* **EXERCISE PASSAGE**:
————
So, in Rigodon, just over halfway into the
novel, Céline describes what it was like for a civilian to be caught up in a
bombing raid of a city in Germany during the last months of the war and he is
hit by a brick on the head. So, he is concussed. This is where Céline is like
Joyce, so if the character is concussed the writing must be concussed too, and
so we are reading the description of the bombing as someone who is suffering
from concussion would see it. Technically, this is a very difficult thing to do
and this is when he resorts to music.
————
* **RAW DATA**:
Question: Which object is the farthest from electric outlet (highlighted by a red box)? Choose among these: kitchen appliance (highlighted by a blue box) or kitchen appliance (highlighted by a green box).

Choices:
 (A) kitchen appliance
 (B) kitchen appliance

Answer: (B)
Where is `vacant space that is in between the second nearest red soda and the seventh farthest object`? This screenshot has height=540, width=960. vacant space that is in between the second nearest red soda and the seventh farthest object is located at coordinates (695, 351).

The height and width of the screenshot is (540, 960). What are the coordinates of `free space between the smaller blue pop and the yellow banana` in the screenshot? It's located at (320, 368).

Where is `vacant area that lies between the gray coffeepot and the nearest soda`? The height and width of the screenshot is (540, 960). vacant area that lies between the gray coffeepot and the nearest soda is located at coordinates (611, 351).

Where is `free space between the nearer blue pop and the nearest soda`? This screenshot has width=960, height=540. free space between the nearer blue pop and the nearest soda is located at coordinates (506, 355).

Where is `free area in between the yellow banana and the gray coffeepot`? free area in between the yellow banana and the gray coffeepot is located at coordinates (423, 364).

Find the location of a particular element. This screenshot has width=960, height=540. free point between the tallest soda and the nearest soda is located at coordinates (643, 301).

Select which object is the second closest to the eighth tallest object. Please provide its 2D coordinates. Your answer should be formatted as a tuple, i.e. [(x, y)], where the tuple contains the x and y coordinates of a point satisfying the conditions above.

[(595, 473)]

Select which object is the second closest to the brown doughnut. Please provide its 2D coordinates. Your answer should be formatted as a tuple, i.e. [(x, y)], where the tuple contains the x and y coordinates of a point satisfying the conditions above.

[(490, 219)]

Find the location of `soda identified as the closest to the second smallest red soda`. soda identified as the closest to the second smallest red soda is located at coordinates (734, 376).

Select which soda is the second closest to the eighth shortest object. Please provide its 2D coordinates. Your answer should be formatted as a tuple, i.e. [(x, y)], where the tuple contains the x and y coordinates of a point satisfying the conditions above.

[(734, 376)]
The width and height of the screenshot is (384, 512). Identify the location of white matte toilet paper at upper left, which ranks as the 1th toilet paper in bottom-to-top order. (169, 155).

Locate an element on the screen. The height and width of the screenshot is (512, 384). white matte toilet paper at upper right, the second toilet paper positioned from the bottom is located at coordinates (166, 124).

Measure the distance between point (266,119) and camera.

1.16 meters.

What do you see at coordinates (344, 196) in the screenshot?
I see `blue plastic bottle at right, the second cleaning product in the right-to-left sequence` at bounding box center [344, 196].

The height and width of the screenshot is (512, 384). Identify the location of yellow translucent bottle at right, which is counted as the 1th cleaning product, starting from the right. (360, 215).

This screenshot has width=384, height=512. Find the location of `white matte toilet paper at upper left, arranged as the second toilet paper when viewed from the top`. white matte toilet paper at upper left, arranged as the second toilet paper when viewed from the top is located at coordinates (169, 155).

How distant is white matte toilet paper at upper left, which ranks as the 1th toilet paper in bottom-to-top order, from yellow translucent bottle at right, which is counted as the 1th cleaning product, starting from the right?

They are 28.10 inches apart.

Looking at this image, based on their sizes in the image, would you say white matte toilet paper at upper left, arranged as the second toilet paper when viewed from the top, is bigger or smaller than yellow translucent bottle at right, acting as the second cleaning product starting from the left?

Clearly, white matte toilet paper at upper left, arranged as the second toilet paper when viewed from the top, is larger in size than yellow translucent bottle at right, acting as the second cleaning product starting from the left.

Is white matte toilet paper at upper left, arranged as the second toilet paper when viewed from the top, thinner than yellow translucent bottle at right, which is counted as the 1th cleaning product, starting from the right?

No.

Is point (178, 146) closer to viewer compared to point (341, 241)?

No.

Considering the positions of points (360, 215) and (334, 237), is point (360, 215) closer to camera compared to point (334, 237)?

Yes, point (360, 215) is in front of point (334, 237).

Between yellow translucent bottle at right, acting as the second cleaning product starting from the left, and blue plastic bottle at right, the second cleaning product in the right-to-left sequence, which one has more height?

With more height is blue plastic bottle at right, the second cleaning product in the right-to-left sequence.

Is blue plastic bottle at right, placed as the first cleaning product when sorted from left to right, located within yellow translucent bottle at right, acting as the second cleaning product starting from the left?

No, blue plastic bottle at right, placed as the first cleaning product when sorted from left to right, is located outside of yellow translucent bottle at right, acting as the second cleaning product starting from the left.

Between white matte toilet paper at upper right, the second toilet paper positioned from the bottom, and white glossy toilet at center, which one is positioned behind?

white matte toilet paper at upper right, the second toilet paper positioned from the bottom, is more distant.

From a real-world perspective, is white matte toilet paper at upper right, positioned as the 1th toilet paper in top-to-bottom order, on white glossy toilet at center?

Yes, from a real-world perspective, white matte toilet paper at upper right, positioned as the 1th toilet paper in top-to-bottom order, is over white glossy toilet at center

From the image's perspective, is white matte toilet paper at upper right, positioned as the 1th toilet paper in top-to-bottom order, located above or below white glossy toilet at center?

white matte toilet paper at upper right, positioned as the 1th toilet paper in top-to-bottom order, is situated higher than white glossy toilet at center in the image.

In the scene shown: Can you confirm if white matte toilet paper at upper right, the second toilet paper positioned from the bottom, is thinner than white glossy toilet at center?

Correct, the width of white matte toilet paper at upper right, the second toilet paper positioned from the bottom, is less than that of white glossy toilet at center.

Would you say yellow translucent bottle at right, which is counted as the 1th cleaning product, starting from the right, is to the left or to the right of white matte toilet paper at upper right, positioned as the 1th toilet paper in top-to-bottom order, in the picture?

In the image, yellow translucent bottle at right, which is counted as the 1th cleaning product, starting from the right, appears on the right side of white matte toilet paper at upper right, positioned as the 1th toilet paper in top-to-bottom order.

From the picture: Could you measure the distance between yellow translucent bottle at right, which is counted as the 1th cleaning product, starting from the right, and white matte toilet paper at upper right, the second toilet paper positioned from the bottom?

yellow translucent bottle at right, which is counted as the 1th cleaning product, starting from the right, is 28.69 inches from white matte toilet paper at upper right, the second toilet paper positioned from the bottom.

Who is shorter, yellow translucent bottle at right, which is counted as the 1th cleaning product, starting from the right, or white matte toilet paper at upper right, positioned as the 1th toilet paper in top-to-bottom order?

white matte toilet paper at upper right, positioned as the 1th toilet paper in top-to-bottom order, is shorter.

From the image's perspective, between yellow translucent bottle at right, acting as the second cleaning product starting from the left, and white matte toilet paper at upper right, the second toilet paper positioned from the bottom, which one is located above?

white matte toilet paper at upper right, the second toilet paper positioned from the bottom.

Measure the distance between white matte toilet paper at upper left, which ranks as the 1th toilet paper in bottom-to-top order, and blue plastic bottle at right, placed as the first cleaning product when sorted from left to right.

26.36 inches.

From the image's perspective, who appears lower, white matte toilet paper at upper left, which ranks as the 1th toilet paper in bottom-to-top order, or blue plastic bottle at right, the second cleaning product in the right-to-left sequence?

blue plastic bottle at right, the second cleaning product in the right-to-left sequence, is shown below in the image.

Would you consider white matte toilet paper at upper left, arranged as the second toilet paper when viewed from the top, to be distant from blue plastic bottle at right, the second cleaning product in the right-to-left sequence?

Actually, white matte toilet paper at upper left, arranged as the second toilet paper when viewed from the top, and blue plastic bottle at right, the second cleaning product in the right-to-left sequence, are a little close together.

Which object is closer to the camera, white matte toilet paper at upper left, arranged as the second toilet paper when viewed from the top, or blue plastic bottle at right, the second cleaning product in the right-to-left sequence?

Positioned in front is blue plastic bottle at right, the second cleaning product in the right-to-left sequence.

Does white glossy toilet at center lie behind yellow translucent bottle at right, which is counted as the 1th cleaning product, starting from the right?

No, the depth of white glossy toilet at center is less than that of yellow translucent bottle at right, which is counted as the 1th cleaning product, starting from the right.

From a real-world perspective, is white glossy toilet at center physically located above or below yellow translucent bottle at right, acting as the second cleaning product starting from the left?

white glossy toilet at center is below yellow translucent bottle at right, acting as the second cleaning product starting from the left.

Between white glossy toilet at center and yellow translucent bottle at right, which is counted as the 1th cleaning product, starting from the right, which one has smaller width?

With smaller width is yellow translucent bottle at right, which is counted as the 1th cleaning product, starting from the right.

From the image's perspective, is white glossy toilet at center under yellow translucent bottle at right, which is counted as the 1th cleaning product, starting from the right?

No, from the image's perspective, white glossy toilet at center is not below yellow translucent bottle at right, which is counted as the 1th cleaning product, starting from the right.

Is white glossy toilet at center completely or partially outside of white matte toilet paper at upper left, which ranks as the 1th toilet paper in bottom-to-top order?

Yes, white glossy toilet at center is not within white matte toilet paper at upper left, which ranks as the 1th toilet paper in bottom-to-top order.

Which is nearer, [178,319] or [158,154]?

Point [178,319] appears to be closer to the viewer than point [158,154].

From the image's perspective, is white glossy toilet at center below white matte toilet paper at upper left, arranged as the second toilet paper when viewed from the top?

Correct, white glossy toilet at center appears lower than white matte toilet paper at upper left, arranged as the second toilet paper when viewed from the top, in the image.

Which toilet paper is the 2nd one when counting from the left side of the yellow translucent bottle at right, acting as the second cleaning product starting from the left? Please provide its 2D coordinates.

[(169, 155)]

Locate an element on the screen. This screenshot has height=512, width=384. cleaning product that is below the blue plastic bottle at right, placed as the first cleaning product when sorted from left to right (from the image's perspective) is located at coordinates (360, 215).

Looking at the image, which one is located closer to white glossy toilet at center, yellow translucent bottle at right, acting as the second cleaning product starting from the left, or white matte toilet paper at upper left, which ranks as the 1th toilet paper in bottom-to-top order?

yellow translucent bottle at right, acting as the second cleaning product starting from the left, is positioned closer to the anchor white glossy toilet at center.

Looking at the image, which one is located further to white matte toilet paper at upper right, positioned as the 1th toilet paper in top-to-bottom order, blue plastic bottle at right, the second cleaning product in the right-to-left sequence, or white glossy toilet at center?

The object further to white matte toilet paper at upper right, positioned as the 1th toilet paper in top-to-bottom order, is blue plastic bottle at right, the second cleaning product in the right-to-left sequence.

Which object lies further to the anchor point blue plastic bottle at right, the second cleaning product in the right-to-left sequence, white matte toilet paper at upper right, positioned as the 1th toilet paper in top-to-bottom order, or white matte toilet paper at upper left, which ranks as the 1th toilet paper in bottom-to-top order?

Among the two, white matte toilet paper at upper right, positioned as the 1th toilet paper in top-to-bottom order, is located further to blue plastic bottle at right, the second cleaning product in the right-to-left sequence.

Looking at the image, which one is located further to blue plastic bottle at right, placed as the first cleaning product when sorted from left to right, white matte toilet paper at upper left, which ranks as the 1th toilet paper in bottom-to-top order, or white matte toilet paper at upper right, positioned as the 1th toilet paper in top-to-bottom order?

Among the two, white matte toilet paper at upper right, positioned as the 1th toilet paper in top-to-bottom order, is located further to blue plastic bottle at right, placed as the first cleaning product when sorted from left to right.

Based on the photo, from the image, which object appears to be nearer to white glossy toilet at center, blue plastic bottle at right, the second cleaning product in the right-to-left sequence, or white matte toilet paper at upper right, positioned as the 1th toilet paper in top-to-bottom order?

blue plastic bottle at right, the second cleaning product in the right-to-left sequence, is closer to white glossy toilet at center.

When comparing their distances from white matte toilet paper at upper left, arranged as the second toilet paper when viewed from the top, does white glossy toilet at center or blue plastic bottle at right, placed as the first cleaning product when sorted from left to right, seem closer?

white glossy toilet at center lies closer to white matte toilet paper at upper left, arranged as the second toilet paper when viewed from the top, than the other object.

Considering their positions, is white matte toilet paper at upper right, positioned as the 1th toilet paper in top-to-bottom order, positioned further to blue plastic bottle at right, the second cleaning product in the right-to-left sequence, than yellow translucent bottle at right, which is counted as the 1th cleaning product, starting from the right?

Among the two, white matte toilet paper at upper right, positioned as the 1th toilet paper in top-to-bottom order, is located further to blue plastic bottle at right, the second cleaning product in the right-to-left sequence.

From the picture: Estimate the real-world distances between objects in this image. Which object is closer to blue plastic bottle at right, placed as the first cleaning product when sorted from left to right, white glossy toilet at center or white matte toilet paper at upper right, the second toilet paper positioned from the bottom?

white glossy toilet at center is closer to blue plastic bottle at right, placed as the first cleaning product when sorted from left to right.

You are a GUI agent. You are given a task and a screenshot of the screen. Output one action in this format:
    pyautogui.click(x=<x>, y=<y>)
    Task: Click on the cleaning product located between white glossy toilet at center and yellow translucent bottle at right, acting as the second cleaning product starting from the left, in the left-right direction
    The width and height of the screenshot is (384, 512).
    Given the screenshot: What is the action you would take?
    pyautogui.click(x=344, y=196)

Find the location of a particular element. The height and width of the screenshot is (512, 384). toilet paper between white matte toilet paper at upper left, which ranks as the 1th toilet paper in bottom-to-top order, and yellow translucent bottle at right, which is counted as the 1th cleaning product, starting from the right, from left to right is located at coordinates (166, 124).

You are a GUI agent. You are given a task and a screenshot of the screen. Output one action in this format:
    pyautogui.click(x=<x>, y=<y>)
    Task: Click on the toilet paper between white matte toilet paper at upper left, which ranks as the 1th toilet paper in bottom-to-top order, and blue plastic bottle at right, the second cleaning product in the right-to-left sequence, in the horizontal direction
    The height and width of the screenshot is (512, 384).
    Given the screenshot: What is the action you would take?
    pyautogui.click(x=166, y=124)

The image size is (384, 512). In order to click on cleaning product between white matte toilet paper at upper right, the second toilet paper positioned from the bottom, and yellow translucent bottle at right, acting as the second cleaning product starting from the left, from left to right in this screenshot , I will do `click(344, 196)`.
————
* **TASK REQUIREMENTS**:
1. Return the passage on Céline's Rigodon, word for word, from "So, in Rigodon, just" up to and including "resorts to music.".
2. Resume the passage on Céline's Rigodon, picking up right after its final sentence.
The items have nothing to do with the passage on Céline's Rigodon.

* **TASK RESULTS**:
1.
So, in Rigodon, just over halfway into the
novel, Céline describes what it was like for a civilian to be caught up in a
bombing raid of a city in Germany during the last months of the war and he is
hit by a brick on the head. So, he is concussed. This is where Céline is like
Joyce, so if the character is concussed the writing must be concussed too, and
so we are reading the description of the bombing as someone who is suffering
from concussion would see it. Technically, this is a very difficult thing to do
and this is when he resorts to music.

2.
Maintenant là revenons aux faits…sur le remblai
où nous sommes on peut y voir comme en plein
jour…claire de lune ardent, si j’ose dire…soleil bien
calme de fin d’automne…uuuuh ! oh mais une petite
variété !...ci !...la !...shrapnels !...aux
nuages ! et entre…
bouquets d’obus…vraiment le grandiose panorama…
selon moi !...et tout ceci dans la musique… [29]
Anyone who has experienced what it is like to be in an
accident will understand the kind of experience that Céline is attempting to
describe, when large quantities of adrenaline are kicking in and one is
experiencing shock of a profound kind and so everything appears in a kind of
slow motion, this is exactly the kind of delirium that Céline is attempting to
portray and in order for him to do so, he uses the analogy of music.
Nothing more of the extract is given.